Work request 1 →
According to the passage below about the Alaska Raptor Center, how many birds does the Center provide medical treatment to each year?
Work request 2 →
From the Alaska Raptor Center passage below, extract the stretch from "Peregrine Falcon" through "them from visitors.".
Work request 3 →
Translate this sentence from the Alaska Raptor Center passage below into Spanish: "Their goal is to rehabilitate and release each of these patients back into the wild."

Quoted passage →
-- Opening Marker --

Great Grey Owl
It is entirely possible that we’re just suckers for clever branding. After all, we can’t say for certain whether there’s any real difference between the places we visit that bill themselves as “animal hospitals” or “rescue centers” and ordinary zoos. But that difference in stated mission – for rescuing animals on the one hand, and mostly just displaying them on the other – has come to matter to us.
I think it’s all the time we’ve spent out in the wild these past four years. We’ve come to so appreciate spying animals in their natural habitats that seeing them in cages now just makes us sad. And because we typically try to avoid being sad, we rarely visit zoos or aquariums any more.
Peregrine Falcon
Places like the Alaska Raptor Center in Sitka, however, give off a completely different vibe: one of hope.
Tootsie, the Northern Shaw-wet Owl receptionist
Each year Alaska’s foremost bald eagle hospital provides medical treatment to upwards of 200 birds. Their goal is to rehabilitate and release each of these patients back into the wild.
A board listing the Center’s patients by name and injury
Toward that end they make every effort to minimize the interaction between the birds slated for release and humans, including shielding them from visitors.
Unfortunately, not all injured animals fully recover. Tootsie, the Northern Shaw-wet Owl who greeted us at reception, for example, came to the Raptor Center with a broken humerus. The Center pinned Tootsie’s wing, but it never healed well enough for her to survive in the wild.
With no place else to go, Tootsie will stay at the Center as a Raptor in Residency; luring visitors and donations that not only help pay for her room and board, but also for the medical treatment of hundreds of other injured birds.
And we have to admit that seeing her at work, along with a dozen or so other rescued raptors, made us the very opposite of sad.

-- Closing Marker --

Study material →
-- Opening Marker --

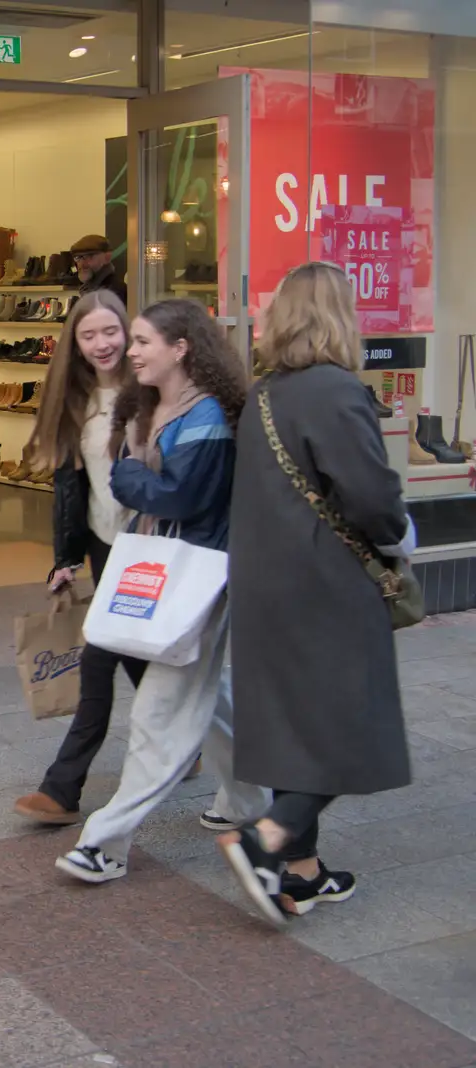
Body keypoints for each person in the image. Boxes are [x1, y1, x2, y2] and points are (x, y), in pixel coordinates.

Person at [217, 262, 412, 924]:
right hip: (325, 582)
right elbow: (370, 496)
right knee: (351, 718)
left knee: (292, 723)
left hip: (264, 580)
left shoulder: (265, 393)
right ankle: (265, 838)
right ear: (339, 314)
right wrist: (397, 535)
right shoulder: (336, 390)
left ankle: (302, 872)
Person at [55, 299, 270, 883]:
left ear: (182, 348)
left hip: (196, 576)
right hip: (174, 571)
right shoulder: (151, 404)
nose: (131, 351)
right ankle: (252, 803)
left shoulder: (207, 419)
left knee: (159, 711)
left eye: (143, 341)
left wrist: (128, 476)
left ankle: (105, 840)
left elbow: (177, 496)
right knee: (210, 699)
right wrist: (137, 479)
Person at [13, 290, 147, 825]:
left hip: (151, 549)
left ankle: (62, 786)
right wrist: (63, 559)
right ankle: (192, 740)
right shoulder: (74, 399)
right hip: (104, 546)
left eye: (109, 331)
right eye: (88, 335)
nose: (101, 344)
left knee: (99, 661)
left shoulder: (152, 390)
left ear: (127, 329)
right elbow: (70, 487)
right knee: (143, 664)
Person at [70, 235, 127, 306]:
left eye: (89, 257)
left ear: (107, 257)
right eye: (78, 257)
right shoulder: (89, 289)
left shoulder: (113, 292)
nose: (82, 264)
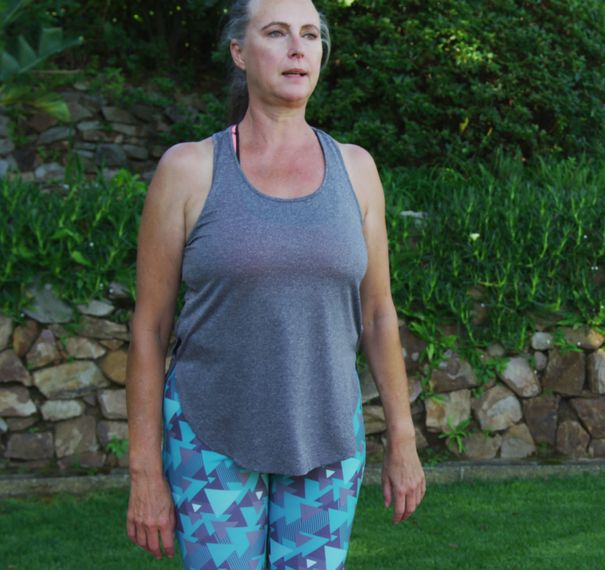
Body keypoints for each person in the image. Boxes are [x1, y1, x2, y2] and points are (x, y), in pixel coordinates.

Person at [124, 0, 425, 566]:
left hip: (328, 438)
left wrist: (403, 439)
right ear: (240, 52)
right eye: (277, 33)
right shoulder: (189, 170)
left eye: (310, 35)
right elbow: (150, 327)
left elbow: (379, 314)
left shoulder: (356, 169)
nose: (297, 47)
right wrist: (145, 470)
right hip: (210, 437)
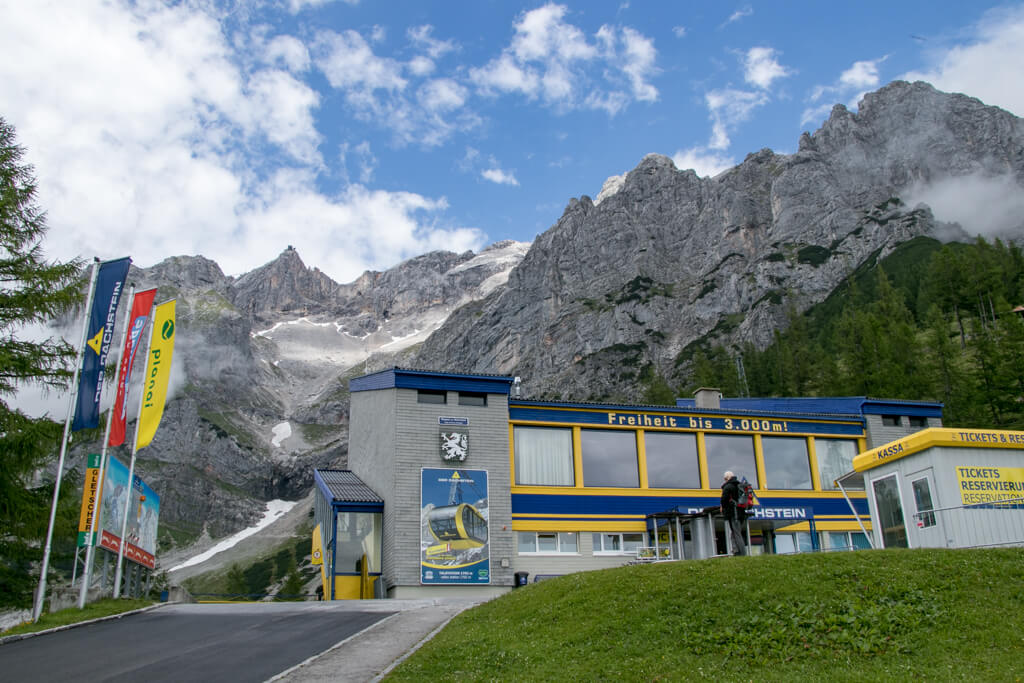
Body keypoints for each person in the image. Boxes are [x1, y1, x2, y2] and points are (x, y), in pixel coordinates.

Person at [720, 471, 748, 556]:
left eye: (725, 479)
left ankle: (742, 554)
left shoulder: (728, 486)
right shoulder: (739, 485)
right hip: (741, 513)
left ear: (727, 478)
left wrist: (723, 508)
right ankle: (736, 552)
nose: (724, 480)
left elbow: (723, 500)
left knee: (736, 533)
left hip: (733, 513)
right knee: (735, 533)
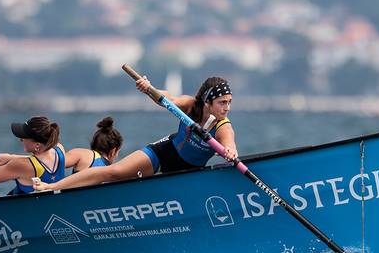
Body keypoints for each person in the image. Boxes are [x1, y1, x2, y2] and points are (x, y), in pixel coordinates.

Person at [35, 75, 237, 191]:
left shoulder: (223, 127)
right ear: (207, 102)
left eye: (229, 102)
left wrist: (230, 153)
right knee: (114, 173)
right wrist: (150, 89)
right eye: (222, 102)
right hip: (165, 151)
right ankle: (52, 187)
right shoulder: (192, 105)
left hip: (188, 170)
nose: (227, 107)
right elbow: (168, 99)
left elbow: (230, 145)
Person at [0, 116, 65, 195]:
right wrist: (11, 157)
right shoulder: (59, 150)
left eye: (24, 137)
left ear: (37, 145)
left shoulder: (20, 165)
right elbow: (40, 161)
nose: (21, 139)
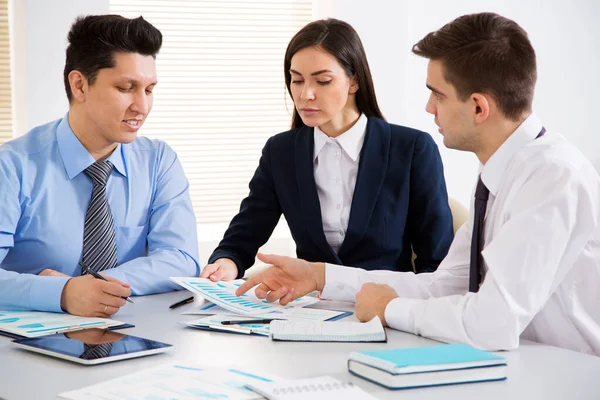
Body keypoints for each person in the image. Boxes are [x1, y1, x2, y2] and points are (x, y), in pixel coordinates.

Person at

-- Closing Marker --

Answer 1 →
Upwards of 200 birds.

Answer 2 →
Peregrine Falcon
Places like the Alaska Raptor Center in Sitka, however, give off a completely different vibe: one of hope.
Tootsie, the Northern Shaw-wet Owl receptionist
Each year Alaska’s foremost bald eagle hospital provides medical treatment to upwards of 200 birds. Their goal is to rehabilitate and release each of these patients back into the wild.
A board listing the Center’s patients by name and injury
Toward that end they make every effort to minimize the interaction between the birds slated for release and humans, including shielding them from visitors.

Answer 3 →
Su objetivo es rehabilitar a cada uno de estos pacientes y devolverlo a la naturaleza.